### Task instructions
Only some lines are wanted. Transcribe, exactly, the lines below from the line with "G04 APERTURE END LIST*" up to and including the line with "X147447000Y-62433200D03*".

Machine-readable electronics designs
--------------------------------

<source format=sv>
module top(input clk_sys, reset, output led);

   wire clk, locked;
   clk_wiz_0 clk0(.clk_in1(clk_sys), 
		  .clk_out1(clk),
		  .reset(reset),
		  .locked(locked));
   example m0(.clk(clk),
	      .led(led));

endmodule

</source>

--------------------------------

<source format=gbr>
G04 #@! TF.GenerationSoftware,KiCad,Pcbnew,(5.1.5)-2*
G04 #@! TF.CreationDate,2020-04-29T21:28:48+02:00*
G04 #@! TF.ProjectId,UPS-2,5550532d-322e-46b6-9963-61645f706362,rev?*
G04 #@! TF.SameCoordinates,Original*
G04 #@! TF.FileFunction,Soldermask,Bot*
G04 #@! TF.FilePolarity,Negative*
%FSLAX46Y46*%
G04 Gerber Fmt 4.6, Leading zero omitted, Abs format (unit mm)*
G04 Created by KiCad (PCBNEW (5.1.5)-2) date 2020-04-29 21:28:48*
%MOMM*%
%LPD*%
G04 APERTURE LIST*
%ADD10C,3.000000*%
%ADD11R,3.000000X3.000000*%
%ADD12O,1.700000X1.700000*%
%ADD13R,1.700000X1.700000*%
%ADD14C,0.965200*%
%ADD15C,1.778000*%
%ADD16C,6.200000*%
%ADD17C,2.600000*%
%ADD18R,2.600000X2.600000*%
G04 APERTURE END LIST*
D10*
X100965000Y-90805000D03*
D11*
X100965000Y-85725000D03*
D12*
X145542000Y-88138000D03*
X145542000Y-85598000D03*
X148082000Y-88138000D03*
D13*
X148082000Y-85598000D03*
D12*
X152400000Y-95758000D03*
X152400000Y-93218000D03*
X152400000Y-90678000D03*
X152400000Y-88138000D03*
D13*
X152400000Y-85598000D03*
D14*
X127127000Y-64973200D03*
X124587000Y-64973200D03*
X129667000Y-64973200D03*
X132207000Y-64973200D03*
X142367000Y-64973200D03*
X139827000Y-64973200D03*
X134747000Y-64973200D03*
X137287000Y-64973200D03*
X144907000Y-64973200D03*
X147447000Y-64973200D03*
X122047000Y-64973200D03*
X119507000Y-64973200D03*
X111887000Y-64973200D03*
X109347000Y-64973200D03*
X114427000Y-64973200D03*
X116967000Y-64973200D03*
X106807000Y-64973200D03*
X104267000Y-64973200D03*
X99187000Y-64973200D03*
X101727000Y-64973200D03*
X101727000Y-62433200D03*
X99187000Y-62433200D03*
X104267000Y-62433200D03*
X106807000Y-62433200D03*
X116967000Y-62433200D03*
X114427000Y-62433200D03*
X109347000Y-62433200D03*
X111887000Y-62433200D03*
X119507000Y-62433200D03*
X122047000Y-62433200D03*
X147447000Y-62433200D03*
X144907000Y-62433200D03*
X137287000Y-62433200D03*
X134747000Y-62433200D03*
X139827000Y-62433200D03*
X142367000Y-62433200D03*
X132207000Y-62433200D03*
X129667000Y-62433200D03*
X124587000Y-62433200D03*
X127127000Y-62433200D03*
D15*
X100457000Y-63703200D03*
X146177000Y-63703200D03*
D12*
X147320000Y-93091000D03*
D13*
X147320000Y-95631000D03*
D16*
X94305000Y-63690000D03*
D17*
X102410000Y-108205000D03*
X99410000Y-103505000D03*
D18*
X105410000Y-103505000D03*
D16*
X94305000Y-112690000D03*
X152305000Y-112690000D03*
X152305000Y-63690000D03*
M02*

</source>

--------------------------------

### Final answer
G04 APERTURE END LIST*
D10*
X100965000Y-90805000D03*
D11*
X100965000Y-85725000D03*
D12*
X145542000Y-88138000D03*
X145542000Y-85598000D03*
X148082000Y-88138000D03*
D13*
X148082000Y-85598000D03*
D12*
X152400000Y-95758000D03*
X152400000Y-93218000D03*
X152400000Y-90678000D03*
X152400000Y-88138000D03*
D13*
X152400000Y-85598000D03*
D14*
X127127000Y-64973200D03*
X124587000Y-64973200D03*
X129667000Y-64973200D03*
X132207000Y-64973200D03*
X142367000Y-64973200D03*
X139827000Y-64973200D03*
X134747000Y-64973200D03*
X137287000Y-64973200D03*
X144907000Y-64973200D03*
X147447000Y-64973200D03*
X122047000Y-64973200D03*
X119507000Y-64973200D03*
X111887000Y-64973200D03*
X109347000Y-64973200D03*
X114427000Y-64973200D03*
X116967000Y-64973200D03*
X106807000Y-64973200D03*
X104267000Y-64973200D03*
X99187000Y-64973200D03*
X101727000Y-64973200D03*
X101727000Y-62433200D03*
X99187000Y-62433200D03*
X104267000Y-62433200D03*
X106807000Y-62433200D03*
X116967000Y-62433200D03*
X114427000Y-62433200D03*
X109347000Y-62433200D03*
X111887000Y-62433200D03*
X119507000Y-62433200D03*
X122047000Y-62433200D03*
X147447000Y-62433200D03*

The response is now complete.